Upcoming features/ja
wiki.factorio.comSpace Platform Constraints
Where Space Age most noticeably shifts your thinking is that "just use robots" doesn't always work in space. This caught me off guard initially. Late-vanilla instincts lean toward offloading tricky routing onto robots, but space platform scenarios have situations where belts and pipes form the assumed backbone, and a ground-style robot-dependent approach creates mismatches.
This isn't arbitrary inconvenience -- it reads better as game design that emphasizes building logistics structure first. On the ground, robots can absorb poor routing and layout compromises to some degree. In space, that escape valve is thinner, forcing you to decide "what comes from where and flows to where" with belts and pipes upfront. It might seem like a detour, but it actually produces faster startups.
I once tried extending the ground approach in space, planning to "clean up the small transport later," and ended up making flow harder to read. Switching to laying down belt and fluid trunk lines first brought immediate clarity. Robots are flexibility tools; belts and pipes are structural tools -- that distinction hits harder in Space Age.
ℹ️ Note
In Space Age, "leading with convenient tools" is less effective than "first establishing the structural logistics that the location assumes." When stuck in space, returning to a belt-and-pipe flow diagram is the fastest way to recover.
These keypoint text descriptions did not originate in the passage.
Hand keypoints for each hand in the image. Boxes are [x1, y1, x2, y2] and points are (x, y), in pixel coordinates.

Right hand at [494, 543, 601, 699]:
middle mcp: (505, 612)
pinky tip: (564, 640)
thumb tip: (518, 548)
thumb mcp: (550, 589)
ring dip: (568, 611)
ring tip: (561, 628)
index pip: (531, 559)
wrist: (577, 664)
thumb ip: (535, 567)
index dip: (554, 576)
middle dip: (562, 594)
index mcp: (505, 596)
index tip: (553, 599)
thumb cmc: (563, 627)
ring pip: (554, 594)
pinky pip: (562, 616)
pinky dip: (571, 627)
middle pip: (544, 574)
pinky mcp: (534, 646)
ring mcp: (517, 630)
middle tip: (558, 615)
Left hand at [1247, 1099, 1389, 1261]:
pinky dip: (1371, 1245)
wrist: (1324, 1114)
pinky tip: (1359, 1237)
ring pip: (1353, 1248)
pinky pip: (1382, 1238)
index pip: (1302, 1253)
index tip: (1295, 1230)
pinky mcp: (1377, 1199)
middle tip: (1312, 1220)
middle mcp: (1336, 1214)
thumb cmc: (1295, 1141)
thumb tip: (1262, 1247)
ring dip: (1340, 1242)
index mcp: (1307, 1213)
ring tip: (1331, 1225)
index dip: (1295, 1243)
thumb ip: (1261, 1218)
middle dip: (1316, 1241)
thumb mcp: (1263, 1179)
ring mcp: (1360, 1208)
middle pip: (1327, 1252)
Selection Principles Shared with Vanilla
Even with new elements, the selection framework's skeleton matches vanilla. Separating trunk from auxiliary, choosing the lead method by distance and volume, and estimating power and processing load all apply directly. Space Age doesn't demand a different philosophy. If anything, the expanded element count makes sloppy fundamentals collapse faster.
For example: interplanetary logistics leans trunk, in-base steady-state transport leans belt/pipe, localized handoffs and multi-item gap-filling lean robot. This maps directly onto the vanilla insight that "robots shouldn't carry the trunk" and "robots stabilize when limited to local scope." As noted earlier, robots are convenient, but Roboport simultaneous charging limits mean an apparently smooth network can suddenly degrade when density and waiting interact. In Space Age too, planning where convenience's backlash lands keeps designs viable.
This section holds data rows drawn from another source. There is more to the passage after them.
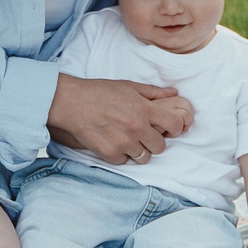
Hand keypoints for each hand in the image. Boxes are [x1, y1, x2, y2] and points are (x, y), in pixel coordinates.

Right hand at [47, 76, 191, 164]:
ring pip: (144, 157)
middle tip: (144, 135)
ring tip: (128, 140)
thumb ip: (153, 91)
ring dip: (139, 151)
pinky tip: (112, 143)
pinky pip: (124, 161)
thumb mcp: (128, 86)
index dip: (175, 128)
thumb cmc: (99, 91)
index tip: (169, 128)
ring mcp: (124, 143)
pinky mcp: (110, 154)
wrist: (72, 102)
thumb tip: (175, 92)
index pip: (175, 125)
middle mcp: (137, 128)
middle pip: (160, 147)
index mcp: (145, 109)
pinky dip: (120, 155)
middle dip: (155, 142)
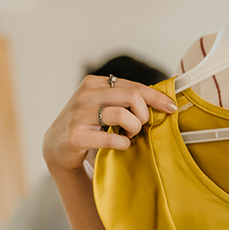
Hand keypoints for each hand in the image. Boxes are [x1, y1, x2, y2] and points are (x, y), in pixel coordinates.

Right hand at [44, 74, 177, 171]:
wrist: (57, 146)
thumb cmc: (88, 125)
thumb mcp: (102, 105)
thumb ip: (123, 99)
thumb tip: (159, 99)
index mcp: (94, 83)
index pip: (133, 86)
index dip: (156, 97)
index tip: (170, 107)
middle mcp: (85, 95)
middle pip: (131, 97)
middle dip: (143, 114)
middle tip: (140, 126)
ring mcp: (79, 114)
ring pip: (122, 114)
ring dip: (133, 128)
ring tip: (129, 135)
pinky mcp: (76, 134)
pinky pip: (111, 137)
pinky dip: (123, 143)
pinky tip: (122, 144)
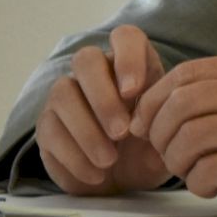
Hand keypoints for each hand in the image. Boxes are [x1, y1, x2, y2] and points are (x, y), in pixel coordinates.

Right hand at [35, 25, 172, 193]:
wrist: (125, 179)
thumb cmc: (150, 146)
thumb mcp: (169, 133)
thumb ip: (168, 119)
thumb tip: (156, 117)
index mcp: (132, 64)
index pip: (125, 37)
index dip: (127, 58)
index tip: (135, 92)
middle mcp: (96, 73)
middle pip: (86, 59)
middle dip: (103, 97)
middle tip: (122, 133)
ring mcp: (67, 96)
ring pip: (62, 93)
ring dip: (87, 129)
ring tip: (110, 160)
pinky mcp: (48, 126)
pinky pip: (50, 131)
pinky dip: (74, 155)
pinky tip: (97, 174)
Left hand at [130, 56, 216, 196]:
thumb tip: (150, 112)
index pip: (188, 73)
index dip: (153, 100)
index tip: (143, 125)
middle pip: (183, 104)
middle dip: (159, 134)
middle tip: (164, 155)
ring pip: (193, 137)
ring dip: (178, 162)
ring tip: (188, 173)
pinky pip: (212, 168)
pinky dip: (198, 183)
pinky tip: (209, 187)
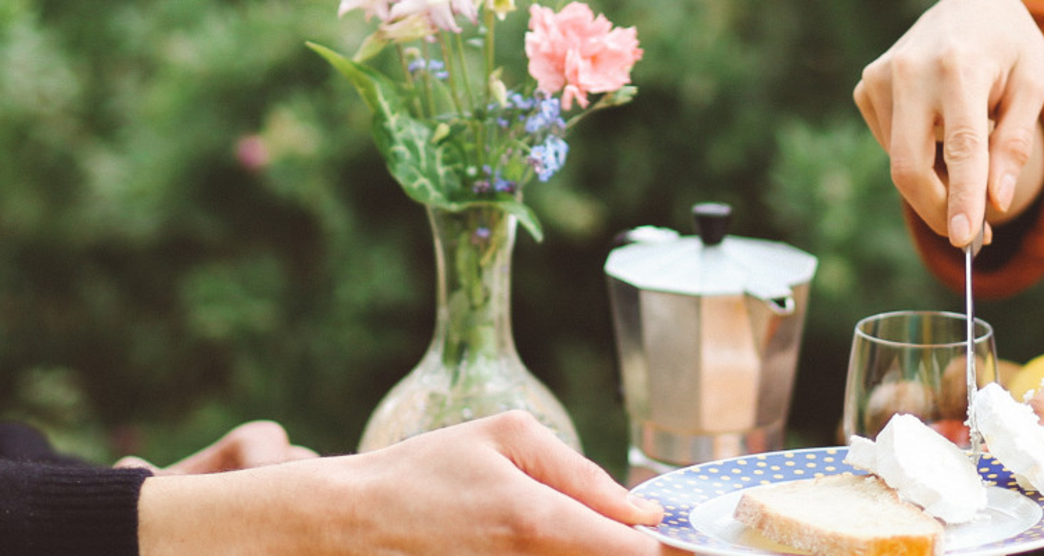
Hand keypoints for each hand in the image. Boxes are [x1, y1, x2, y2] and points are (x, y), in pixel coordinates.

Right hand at [140, 411, 671, 554]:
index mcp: (536, 521)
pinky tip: (579, 541)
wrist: (350, 524)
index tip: (693, 536)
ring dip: (603, 551)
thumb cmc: (427, 471)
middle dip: (639, 550)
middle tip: (659, 534)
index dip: (669, 546)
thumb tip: (642, 511)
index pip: (631, 552)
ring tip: (611, 532)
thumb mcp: (506, 439)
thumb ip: (581, 473)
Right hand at [855, 0, 1043, 245]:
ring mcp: (881, 77)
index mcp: (960, 66)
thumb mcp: (1031, 85)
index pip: (961, 146)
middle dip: (938, 210)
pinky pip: (890, 146)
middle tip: (971, 235)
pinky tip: (940, 130)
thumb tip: (995, 202)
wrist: (970, 1)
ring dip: (935, 182)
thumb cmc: (1006, 45)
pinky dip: (918, 156)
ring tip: (968, 161)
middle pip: (911, 166)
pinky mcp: (867, 86)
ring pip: (900, 162)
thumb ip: (1013, 143)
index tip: (963, 238)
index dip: (961, 197)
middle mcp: (912, 70)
What Space Age truly adds is layer count, not fundamentally different methods. Short-range and long-range ground logistics gain an interplanetary super-trunk above them. Space platforms then add belt-and-pipe-first environments. The vanilla principle of "keep trunks readable, keep auxiliary limited" therefore becomes even more relevant. Staying grounded in layer-based logistics thinking rather than chasing flashy new features keeps things organized and comprehensible, even without spoilers.
Summary
For a final quick-reference: short-range high-volume = belts, long-range high-volume = trains, low-volume multi-item and obstacle crossing = robots. When in doubt, just separate trunk from auxiliary before making any other decision.
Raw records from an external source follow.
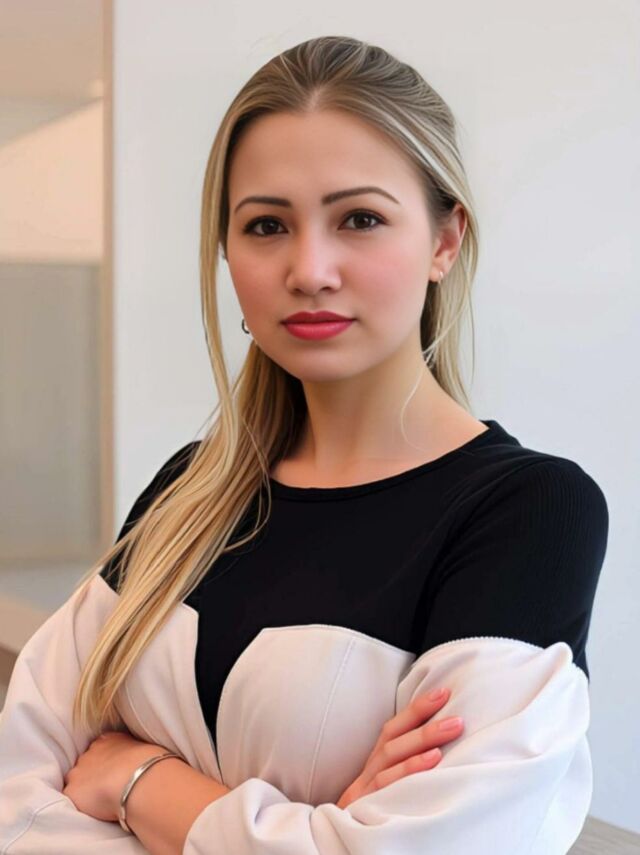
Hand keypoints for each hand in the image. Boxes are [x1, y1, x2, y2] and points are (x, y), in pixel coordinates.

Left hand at [62, 730, 173, 821]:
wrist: (135, 778)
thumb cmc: (147, 764)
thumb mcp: (142, 749)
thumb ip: (132, 753)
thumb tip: (137, 762)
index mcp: (107, 740)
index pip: (99, 749)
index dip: (105, 762)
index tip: (112, 772)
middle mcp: (89, 752)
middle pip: (85, 764)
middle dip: (92, 775)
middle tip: (106, 788)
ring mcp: (78, 772)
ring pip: (76, 781)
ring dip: (84, 789)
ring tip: (99, 801)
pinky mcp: (72, 792)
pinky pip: (71, 800)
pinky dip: (80, 805)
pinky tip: (92, 811)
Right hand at [335, 687, 462, 808]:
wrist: (333, 842)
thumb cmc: (368, 815)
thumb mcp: (382, 789)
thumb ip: (400, 768)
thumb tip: (437, 750)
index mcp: (372, 764)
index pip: (393, 729)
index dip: (416, 709)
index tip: (443, 692)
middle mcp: (367, 771)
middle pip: (393, 738)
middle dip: (424, 719)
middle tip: (454, 706)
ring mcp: (365, 789)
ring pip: (392, 756)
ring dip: (424, 738)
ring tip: (452, 727)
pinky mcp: (365, 806)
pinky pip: (388, 784)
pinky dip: (412, 769)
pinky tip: (434, 761)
- Use-case quick reference: Short-range bulk = belt / Long-range bulk = train / Low-volume multi-item with obstacles = robot
- Your next step: Map out your factory's short, medium, and long-distance routes and assign a primary method to each. A good starting configuration is main bus on belts, remote ore on trains, mall restocking on robots.
- Final note: Trains are fine to introduce only when they become necessary. Just auditing my existing factory against this decision framework visibly reduced both congestion and power spikes.